- **RECORDS PROVIDED**:
++++++++++++++++++++
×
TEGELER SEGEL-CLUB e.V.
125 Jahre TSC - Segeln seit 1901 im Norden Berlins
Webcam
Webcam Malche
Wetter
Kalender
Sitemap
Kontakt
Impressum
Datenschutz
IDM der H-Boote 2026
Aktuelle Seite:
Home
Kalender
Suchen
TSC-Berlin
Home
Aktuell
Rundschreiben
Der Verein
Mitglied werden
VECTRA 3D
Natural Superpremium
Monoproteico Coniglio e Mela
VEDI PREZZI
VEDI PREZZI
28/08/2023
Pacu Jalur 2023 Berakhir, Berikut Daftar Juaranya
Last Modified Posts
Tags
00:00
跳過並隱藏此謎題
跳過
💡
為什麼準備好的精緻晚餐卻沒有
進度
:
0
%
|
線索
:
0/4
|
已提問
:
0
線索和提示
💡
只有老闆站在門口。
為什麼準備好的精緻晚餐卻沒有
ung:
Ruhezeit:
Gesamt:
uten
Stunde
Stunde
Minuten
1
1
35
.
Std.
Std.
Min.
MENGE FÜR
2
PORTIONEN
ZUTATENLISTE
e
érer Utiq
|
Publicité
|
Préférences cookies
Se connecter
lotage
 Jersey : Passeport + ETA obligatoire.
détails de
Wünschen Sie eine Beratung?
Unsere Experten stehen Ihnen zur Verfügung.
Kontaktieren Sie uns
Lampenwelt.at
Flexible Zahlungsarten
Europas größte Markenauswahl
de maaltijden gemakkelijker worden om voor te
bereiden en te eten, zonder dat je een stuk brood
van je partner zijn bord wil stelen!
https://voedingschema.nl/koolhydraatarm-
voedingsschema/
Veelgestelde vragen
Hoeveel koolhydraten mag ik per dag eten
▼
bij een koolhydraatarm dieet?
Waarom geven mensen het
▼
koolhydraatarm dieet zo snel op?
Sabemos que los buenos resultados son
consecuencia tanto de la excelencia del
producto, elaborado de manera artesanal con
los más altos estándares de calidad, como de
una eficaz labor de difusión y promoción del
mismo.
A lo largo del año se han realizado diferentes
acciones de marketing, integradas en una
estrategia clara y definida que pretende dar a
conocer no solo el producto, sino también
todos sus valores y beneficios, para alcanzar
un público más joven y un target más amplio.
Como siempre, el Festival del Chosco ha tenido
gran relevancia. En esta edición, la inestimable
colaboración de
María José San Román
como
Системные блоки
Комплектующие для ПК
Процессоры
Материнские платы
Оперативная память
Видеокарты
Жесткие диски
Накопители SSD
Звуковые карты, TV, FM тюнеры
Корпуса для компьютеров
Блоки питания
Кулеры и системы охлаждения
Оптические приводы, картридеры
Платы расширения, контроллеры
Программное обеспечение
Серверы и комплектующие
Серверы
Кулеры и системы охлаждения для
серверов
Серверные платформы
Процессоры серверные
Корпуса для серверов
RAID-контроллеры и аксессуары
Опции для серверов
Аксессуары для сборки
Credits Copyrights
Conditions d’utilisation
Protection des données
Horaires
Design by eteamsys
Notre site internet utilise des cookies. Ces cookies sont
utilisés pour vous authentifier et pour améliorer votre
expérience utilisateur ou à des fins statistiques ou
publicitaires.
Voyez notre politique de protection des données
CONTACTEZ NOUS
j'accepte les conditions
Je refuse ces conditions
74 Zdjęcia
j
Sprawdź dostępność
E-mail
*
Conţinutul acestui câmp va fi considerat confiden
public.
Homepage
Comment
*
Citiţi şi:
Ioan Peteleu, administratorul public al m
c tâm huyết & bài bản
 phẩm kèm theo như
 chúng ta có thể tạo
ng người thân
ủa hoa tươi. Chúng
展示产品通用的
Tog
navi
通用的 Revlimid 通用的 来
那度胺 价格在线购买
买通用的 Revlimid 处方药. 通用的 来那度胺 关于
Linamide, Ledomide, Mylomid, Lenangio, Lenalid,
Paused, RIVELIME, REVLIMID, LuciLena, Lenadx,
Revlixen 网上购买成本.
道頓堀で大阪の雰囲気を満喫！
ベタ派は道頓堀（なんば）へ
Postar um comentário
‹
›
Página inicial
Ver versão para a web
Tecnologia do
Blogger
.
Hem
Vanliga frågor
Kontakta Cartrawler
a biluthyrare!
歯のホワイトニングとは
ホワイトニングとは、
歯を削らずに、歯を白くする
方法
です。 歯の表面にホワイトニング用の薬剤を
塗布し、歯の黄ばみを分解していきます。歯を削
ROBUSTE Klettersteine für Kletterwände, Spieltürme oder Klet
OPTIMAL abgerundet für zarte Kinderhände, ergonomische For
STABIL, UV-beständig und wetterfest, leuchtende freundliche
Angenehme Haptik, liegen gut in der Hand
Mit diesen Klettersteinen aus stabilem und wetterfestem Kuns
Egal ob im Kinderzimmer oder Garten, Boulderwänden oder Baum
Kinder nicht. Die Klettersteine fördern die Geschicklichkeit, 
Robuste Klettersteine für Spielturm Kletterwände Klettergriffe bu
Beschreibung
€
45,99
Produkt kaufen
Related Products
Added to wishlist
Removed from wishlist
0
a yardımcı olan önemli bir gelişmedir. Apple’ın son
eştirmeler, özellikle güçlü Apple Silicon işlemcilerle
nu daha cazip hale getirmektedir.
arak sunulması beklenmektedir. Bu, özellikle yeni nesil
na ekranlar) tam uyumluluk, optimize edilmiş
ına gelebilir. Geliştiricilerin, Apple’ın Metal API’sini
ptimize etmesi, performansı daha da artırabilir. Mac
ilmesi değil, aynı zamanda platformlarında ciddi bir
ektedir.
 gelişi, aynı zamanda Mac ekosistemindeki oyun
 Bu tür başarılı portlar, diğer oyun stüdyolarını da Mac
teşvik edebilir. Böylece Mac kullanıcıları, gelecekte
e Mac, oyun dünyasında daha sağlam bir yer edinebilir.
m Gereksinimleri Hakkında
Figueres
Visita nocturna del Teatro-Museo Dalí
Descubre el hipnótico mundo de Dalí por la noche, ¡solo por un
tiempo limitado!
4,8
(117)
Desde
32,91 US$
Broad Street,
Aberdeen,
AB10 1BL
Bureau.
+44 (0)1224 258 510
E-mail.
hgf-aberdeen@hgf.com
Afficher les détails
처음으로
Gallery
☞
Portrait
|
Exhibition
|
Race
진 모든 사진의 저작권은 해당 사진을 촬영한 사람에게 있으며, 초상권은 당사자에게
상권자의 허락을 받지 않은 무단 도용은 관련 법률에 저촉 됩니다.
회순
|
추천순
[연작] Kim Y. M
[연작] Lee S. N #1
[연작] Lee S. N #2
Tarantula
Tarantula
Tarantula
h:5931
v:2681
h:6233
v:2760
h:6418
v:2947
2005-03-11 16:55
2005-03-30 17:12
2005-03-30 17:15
++++++++++++++++++++
- **WHAT YOU WILL DO**: Copy the records again, putting "Scorpion" wherever "Tarantula" appears and changing nothing else.

- **EXERCISE ANSWER**:
×
TEGELER SEGEL-CLUB e.V.
125 Jahre TSC - Segeln seit 1901 im Norden Berlins
Webcam
Webcam Malche
Wetter
Kalender
Sitemap
Kontakt
Impressum
Datenschutz
IDM der H-Boote 2026
Aktuelle Seite:
Home
Kalender
Suchen
TSC-Berlin
Home
Aktuell
Rundschreiben
Der Verein
Mitglied werden
VECTRA 3D
Natural Superpremium
Monoproteico Coniglio e Mela
VEDI PREZZI
VEDI PREZZI
28/08/2023
Pacu Jalur 2023 Berakhir, Berikut Daftar Juaranya
Last Modified Posts
Tags
00:00
跳過並隱藏此謎題
跳過
💡
為什麼準備好的精緻晚餐卻沒有
進度
:
0
%
|
線索
:
0/4
|
已提問
:
0
線索和提示
💡
只有老闆站在門口。
為什麼準備好的精緻晚餐卻沒有
ung:
Ruhezeit:
Gesamt:
uten
Stunde
Stunde
Minuten
1
1
35
.
Std.
Std.
Min.
MENGE FÜR
2
PORTIONEN
ZUTATENLISTE
e
érer Utiq
|
Publicité
|
Préférences cookies
Se connecter
lotage
 Jersey : Passeport + ETA obligatoire.
détails de
Wünschen Sie eine Beratung?
Unsere Experten stehen Ihnen zur Verfügung.
Kontaktieren Sie uns
Lampenwelt.at
Flexible Zahlungsarten
Europas größte Markenauswahl
de maaltijden gemakkelijker worden om voor te
bereiden en te eten, zonder dat je een stuk brood
van je partner zijn bord wil stelen!
https://voedingschema.nl/koolhydraatarm-
voedingsschema/
Veelgestelde vragen
Hoeveel koolhydraten mag ik per dag eten
▼
bij een koolhydraatarm dieet?
Waarom geven mensen het
▼
koolhydraatarm dieet zo snel op?
Sabemos que los buenos resultados son
consecuencia tanto de la excelencia del
producto, elaborado de manera artesanal con
los más altos estándares de calidad, como de
una eficaz labor de difusión y promoción del
mismo.
A lo largo del año se han realizado diferentes
acciones de marketing, integradas en una
estrategia clara y definida que pretende dar a
conocer no solo el producto, sino también
todos sus valores y beneficios, para alcanzar
un público más joven y un target más amplio.
Como siempre, el Festival del Chosco ha tenido
gran relevancia. En esta edición, la inestimable
colaboración de
María José San Román
como
Системные блоки
Комплектующие для ПК
Процессоры
Материнские платы
Оперативная память
Видеокарты
Жесткие диски
Накопители SSD
Звуковые карты, TV, FM тюнеры
Корпуса для компьютеров
Блоки питания
Кулеры и системы охлаждения
Оптические приводы, картридеры
Платы расширения, контроллеры
Программное обеспечение
Серверы и комплектующие
Серверы
Кулеры и системы охлаждения для
серверов
Серверные платформы
Процессоры серверные
Корпуса для серверов
RAID-контроллеры и аксессуары
Опции для серверов
Аксессуары для сборки
Credits Copyrights
Conditions d’utilisation
Protection des données
Horaires
Design by eteamsys
Notre site internet utilise des cookies. Ces cookies sont
utilisés pour vous authentifier et pour améliorer votre
expérience utilisateur ou à des fins statistiques ou
publicitaires.
Voyez notre politique de protection des données
CONTACTEZ NOUS
j'accepte les conditions
Je refuse ces conditions
74 Zdjęcia
j
Sprawdź dostępność
E-mail
*
Conţinutul acestui câmp va fi considerat confiden
public.
Homepage
Comment
*
Citiţi şi:
Ioan Peteleu, administratorul public al m
c tâm huyết & bài bản
 phẩm kèm theo như
 chúng ta có thể tạo
ng người thân
ủa hoa tươi. Chúng
展示产品通用的
Tog
navi
通用的 Revlimid 通用的 来
那度胺 价格在线购买
买通用的 Revlimid 处方药. 通用的 来那度胺 关于
Linamide, Ledomide, Mylomid, Lenangio, Lenalid,
Paused, RIVELIME, REVLIMID, LuciLena, Lenadx,
Revlixen 网上购买成本.
道頓堀で大阪の雰囲気を満喫！
ベタ派は道頓堀（なんば）へ
Postar um comentário
‹
›
Página inicial
Ver versão para a web
Tecnologia do
Blogger
.
Hem
Vanliga frågor
Kontakta Cartrawler
a biluthyrare!
歯のホワイトニングとは
ホワイトニングとは、
歯を削らずに、歯を白くする
方法
です。 歯の表面にホワイトニング用の薬剤を
塗布し、歯の黄ばみを分解していきます。歯を削
ROBUSTE Klettersteine für Kletterwände, Spieltürme oder Klet
OPTIMAL abgerundet für zarte Kinderhände, ergonomische For
STABIL, UV-beständig und wetterfest, leuchtende freundliche
Angenehme Haptik, liegen gut in der Hand
Mit diesen Klettersteinen aus stabilem und wetterfestem Kuns
Egal ob im Kinderzimmer oder Garten, Boulderwänden oder Baum
Kinder nicht. Die Klettersteine fördern die Geschicklichkeit, 
Robuste Klettersteine für Spielturm Kletterwände Klettergriffe bu
Beschreibung
€
45,99
Produkt kaufen
Related Products
Added to wishlist
Removed from wishlist
0
a yardımcı olan önemli bir gelişmedir. Apple’ın son
eştirmeler, özellikle güçlü Apple Silicon işlemcilerle
nu daha cazip hale getirmektedir.
arak sunulması beklenmektedir. Bu, özellikle yeni nesil
na ekranlar) tam uyumluluk, optimize edilmiş
ına gelebilir. Geliştiricilerin, Apple’ın Metal API’sini
ptimize etmesi, performansı daha da artırabilir. Mac
ilmesi değil, aynı zamanda platformlarında ciddi bir
ektedir.
 gelişi, aynı zamanda Mac ekosistemindeki oyun
 Bu tür başarılı portlar, diğer oyun stüdyolarını da Mac
teşvik edebilir. Böylece Mac kullanıcıları, gelecekte
e Mac, oyun dünyasında daha sağlam bir yer edinebilir.
m Gereksinimleri Hakkında
Figueres
Visita nocturna del Teatro-Museo Dalí
Descubre el hipnótico mundo de Dalí por la noche, ¡solo por un
tiempo limitado!
4,8
(117)
Desde
32,91 US$
Broad Street,
Aberdeen,
AB10 1BL
Bureau.
+44 (0)1224 258 510
E-mail.
hgf-aberdeen@hgf.com
Afficher les détails
처음으로
Gallery
☞
Portrait
|
Exhibition
|
Race
진 모든 사진의 저작권은 해당 사진을 촬영한 사람에게 있으며, 초상권은 당사자에게
상권자의 허락을 받지 않은 무단 도용은 관련 법률에 저촉 됩니다.
회순
|
추천순
[연작] Kim Y. M
[연작] Lee S. N #1
[연작] Lee S. N #2
Scorpion
Scorpion
Scorpion
h:5931
v:2681
h:6233
v:2760
h:6418
v:2947
2005-03-11 16:55
2005-03-30 17:12
2005-03-30 17:15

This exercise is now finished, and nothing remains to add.